In a nutshell: The European Parliament has spent the past several years grappling with whether to allow or compel platform holders to scan everyone’s messages for Child Sexual Abuse Material (CSAM). A voluntary version of the law was in force from 2021 until April 2026 and was revived this week.
Europe’s Parliament voted on Thursday to reinstate legislation that allows companies such as Google, Meta, and other digital communication providers to voluntarily scan messages, emails, photos, and other files for illegal content. Supporters and opponents have long argued over whether to make the practice mandatory.
The current law, introduced in 2021 and nicknamed Chat Control 1.0, enables email providers, social media platforms, and cloud services to check online communications for CSAM voluntarily. However, end-to-end-encrypted messaging services such as Signal and WhatsApp are exempt.

According to Patrick Breyer, a blogger and European MP who opposes the measure, Chat Control 1.0 expired in April after Parliament voted down its extension by a single vote. A July vote restored the law until 2028 even though 314 MPs voted against it, 276 voted in favor, and 17 abstained. Killing Chat Control would have required an outright majority of 361 votes.

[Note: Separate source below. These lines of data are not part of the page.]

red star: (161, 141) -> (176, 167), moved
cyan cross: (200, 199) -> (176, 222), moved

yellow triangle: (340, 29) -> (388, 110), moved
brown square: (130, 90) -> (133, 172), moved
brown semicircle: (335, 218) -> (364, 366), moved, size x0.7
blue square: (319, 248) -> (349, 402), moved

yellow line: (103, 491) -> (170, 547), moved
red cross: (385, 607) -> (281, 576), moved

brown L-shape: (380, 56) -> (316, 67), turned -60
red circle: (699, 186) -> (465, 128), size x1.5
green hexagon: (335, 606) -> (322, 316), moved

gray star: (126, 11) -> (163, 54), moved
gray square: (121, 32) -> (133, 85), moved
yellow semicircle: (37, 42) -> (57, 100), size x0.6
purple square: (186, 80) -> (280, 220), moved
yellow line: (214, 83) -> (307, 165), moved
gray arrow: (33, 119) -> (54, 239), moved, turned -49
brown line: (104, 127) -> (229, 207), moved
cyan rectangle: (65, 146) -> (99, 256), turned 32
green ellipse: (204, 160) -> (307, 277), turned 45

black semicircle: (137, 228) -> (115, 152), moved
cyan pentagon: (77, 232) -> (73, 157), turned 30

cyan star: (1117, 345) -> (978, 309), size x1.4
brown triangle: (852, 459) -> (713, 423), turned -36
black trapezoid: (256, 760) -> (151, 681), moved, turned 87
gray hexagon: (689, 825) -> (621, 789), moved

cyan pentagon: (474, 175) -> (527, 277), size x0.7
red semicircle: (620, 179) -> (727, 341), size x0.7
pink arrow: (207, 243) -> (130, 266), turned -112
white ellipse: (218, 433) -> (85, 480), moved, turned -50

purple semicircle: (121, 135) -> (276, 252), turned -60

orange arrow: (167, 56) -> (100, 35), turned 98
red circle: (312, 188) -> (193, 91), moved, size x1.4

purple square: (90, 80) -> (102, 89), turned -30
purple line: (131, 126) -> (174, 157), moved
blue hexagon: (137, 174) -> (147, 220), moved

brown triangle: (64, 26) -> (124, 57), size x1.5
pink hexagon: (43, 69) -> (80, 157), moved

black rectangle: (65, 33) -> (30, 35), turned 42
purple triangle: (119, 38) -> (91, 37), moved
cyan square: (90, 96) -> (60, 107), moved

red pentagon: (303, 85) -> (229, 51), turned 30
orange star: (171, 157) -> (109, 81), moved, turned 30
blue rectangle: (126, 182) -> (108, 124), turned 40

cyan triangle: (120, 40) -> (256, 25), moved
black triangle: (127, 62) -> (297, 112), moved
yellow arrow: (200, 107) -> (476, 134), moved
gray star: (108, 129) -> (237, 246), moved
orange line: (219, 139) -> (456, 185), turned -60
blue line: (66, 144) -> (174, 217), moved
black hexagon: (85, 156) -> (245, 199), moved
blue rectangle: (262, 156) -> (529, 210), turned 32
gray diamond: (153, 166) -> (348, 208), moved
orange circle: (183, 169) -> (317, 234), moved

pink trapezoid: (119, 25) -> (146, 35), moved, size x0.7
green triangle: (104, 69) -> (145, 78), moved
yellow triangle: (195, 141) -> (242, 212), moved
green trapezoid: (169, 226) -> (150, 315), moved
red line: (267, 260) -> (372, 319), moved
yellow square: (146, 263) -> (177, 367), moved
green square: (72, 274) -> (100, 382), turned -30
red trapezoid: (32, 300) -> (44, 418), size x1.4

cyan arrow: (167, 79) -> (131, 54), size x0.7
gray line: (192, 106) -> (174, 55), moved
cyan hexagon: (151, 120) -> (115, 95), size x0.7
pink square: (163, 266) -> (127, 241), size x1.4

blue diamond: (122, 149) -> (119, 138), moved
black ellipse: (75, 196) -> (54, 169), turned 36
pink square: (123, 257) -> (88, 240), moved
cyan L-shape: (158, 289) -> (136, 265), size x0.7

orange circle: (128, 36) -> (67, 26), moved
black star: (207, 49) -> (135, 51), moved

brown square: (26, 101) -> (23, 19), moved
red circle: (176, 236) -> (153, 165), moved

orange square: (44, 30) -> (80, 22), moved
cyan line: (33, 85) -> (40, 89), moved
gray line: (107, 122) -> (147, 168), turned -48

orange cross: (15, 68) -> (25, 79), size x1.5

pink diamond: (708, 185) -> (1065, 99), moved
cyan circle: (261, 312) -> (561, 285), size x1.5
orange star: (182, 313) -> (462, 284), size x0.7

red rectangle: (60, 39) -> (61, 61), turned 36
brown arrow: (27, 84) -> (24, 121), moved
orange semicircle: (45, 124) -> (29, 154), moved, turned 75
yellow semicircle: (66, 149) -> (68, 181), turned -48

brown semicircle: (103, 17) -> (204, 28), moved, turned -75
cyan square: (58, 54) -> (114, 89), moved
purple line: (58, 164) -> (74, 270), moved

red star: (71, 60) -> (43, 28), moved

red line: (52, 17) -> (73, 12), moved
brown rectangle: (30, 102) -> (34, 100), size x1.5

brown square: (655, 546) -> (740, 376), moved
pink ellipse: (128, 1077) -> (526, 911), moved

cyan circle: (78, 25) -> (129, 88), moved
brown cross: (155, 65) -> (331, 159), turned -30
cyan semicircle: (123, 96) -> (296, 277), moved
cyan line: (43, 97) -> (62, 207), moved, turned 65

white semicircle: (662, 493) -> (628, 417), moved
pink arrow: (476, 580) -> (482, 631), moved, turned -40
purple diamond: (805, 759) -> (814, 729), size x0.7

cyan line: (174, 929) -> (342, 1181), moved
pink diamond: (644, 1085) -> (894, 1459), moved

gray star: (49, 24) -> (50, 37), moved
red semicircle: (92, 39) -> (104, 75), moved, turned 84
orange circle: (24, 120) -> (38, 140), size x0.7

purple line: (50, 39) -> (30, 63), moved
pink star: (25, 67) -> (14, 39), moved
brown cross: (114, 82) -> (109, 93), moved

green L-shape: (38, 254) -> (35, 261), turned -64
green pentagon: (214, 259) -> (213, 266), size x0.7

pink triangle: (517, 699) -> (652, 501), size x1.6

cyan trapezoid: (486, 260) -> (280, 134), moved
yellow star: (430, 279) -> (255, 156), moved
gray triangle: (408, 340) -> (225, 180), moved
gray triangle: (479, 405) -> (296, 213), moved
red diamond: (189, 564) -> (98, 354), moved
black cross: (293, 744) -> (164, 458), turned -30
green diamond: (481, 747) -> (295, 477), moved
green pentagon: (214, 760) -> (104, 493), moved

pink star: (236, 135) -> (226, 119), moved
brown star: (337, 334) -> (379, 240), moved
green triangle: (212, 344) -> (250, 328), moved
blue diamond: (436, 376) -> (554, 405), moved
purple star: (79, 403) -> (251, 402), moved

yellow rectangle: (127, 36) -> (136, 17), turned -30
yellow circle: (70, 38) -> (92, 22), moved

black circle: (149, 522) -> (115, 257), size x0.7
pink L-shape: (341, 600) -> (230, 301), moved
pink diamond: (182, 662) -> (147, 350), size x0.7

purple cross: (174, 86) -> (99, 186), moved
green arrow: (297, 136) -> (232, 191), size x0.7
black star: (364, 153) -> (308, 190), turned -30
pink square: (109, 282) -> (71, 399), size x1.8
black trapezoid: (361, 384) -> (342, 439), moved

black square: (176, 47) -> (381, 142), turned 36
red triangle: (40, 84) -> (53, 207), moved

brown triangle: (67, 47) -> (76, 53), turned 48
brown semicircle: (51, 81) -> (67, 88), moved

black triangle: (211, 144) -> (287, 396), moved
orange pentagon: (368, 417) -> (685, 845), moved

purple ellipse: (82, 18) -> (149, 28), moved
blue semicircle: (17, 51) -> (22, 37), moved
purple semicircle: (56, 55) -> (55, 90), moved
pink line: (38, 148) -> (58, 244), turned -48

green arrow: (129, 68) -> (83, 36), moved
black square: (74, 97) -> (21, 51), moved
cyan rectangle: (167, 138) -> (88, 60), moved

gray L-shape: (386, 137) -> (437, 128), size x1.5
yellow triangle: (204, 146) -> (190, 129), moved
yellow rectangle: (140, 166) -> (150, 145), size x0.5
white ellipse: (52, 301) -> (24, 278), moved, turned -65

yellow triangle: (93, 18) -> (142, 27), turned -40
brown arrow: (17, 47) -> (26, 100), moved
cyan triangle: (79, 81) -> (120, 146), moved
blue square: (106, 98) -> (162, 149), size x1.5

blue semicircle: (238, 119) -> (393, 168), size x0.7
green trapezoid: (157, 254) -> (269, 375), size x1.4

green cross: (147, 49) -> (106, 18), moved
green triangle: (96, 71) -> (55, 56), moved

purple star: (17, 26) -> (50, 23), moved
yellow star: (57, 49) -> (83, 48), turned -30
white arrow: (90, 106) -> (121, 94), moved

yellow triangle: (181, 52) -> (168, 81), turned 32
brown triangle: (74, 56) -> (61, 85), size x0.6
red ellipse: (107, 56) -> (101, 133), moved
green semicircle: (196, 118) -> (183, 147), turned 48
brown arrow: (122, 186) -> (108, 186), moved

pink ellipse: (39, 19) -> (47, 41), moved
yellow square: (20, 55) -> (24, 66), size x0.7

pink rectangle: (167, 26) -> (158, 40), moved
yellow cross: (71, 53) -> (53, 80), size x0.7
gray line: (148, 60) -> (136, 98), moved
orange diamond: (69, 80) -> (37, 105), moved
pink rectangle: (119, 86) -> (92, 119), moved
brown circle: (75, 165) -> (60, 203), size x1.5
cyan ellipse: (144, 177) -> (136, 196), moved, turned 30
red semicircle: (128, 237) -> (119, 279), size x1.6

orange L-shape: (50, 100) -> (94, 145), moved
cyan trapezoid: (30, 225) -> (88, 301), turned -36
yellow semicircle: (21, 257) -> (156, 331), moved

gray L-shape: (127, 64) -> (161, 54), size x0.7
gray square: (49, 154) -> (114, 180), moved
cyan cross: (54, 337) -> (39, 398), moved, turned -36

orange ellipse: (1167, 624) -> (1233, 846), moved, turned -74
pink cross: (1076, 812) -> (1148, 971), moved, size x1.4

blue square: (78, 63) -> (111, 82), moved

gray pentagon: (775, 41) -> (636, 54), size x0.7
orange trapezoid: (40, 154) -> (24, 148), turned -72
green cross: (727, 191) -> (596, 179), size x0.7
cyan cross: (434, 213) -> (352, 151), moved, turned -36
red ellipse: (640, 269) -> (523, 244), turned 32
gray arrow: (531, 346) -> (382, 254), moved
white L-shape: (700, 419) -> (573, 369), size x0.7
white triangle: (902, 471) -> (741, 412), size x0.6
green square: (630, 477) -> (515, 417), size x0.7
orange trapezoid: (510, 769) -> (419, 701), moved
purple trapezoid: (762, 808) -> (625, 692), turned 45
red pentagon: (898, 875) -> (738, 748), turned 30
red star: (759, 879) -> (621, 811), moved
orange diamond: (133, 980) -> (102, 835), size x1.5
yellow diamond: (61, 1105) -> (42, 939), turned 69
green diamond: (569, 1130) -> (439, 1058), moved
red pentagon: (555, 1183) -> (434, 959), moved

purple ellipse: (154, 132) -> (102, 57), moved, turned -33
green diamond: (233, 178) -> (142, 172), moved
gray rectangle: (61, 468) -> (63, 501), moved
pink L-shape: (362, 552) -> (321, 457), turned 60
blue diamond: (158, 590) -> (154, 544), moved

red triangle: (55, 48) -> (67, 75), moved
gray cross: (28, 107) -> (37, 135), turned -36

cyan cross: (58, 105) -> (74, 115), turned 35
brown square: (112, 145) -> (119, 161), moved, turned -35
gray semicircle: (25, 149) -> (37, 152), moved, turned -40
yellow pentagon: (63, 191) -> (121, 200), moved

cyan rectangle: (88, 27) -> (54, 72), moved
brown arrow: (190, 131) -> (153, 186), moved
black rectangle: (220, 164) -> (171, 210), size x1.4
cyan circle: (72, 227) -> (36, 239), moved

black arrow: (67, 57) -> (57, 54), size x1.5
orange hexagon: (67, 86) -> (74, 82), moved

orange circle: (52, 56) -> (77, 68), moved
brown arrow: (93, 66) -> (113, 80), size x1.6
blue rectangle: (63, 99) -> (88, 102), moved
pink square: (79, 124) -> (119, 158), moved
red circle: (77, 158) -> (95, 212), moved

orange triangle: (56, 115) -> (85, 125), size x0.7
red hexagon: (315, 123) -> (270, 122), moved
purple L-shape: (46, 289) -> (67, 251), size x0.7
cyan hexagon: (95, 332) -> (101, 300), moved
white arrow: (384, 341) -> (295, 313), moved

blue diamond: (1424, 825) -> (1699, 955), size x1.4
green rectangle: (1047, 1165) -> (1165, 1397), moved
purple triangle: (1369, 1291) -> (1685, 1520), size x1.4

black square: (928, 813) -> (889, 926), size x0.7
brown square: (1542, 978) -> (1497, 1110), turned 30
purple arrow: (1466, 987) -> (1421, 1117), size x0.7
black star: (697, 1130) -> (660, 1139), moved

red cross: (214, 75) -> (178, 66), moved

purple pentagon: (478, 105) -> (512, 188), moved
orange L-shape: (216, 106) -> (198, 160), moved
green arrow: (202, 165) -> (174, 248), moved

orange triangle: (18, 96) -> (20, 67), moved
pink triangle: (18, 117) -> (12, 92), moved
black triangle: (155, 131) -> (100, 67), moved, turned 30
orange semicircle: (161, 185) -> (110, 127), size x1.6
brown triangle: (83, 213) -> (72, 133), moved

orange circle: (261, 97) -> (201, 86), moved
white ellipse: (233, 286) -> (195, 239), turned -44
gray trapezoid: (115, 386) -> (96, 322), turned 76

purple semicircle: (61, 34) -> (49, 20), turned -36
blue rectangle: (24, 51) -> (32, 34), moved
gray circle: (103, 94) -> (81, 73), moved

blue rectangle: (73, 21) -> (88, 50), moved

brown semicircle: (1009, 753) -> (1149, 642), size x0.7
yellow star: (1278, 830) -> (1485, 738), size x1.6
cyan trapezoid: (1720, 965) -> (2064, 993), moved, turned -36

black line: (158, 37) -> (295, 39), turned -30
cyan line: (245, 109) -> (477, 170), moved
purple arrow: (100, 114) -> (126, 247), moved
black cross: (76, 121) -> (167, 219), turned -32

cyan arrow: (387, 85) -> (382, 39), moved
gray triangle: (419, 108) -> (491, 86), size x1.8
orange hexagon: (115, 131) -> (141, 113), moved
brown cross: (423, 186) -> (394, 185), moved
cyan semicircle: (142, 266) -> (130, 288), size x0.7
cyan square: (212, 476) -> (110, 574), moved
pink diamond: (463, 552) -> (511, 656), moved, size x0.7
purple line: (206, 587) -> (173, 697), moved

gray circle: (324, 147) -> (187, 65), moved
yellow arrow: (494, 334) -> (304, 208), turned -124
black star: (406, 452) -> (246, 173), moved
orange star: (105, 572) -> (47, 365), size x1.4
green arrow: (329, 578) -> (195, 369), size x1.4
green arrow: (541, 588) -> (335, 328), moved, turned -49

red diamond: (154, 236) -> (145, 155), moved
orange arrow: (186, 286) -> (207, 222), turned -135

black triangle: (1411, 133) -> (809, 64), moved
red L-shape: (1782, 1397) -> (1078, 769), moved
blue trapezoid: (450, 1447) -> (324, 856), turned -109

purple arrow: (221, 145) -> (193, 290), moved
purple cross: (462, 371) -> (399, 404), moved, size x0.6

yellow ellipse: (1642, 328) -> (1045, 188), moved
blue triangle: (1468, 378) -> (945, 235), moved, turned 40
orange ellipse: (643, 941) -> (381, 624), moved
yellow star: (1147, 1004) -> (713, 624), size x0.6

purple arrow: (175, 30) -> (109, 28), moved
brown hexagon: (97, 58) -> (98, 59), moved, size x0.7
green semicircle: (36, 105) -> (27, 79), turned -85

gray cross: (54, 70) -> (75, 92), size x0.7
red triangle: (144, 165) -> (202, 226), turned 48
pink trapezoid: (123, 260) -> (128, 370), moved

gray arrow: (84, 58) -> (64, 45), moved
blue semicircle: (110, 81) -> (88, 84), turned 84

Many supporting MPs consider the status quo a stepping stone to a more stringent version, unofficially dubbed Chat Control 2.0, which would require platform holders to scan all client-side communications, even those with end-to-end encryption. After encrypted email provider Tuta argued late last year that the measure would defeat the point of end-to-end encryption, Germany signaled its intention to oppose the legislation, tipping the scales against it. The Danish presidency of the Council of the EU also withdrew support soon after, but the topic remains a hot issue in the European Parliament.

Breyer, like most opponents, argues that Chat Control amounts to warrantless mass surveillance, mostly from US tech giants, and doesn’t effectively protect children. The MP warns that the strategy grants Meta excessive power over European citizens’ privacy, drowns authorities in junk data, and can sometimes needlessly criminalize minors. Furthermore, some companies use AI-based methods to scan messages, which can produce false positives.
Chat Control supporters claim that reports from automated scans have already saved children, but Breyer argues that existing methods, such as targeted scanning after obtaining a warrant and user-based reporting, are more effective.
The United Kingdom has also encountered resistance while attempting to pass similar legislation. The country dropped efforts to force Apple to build a backdoor into iCloud encryption, and Signal accused the UK of using children as an excuse to conduct mass surveillance.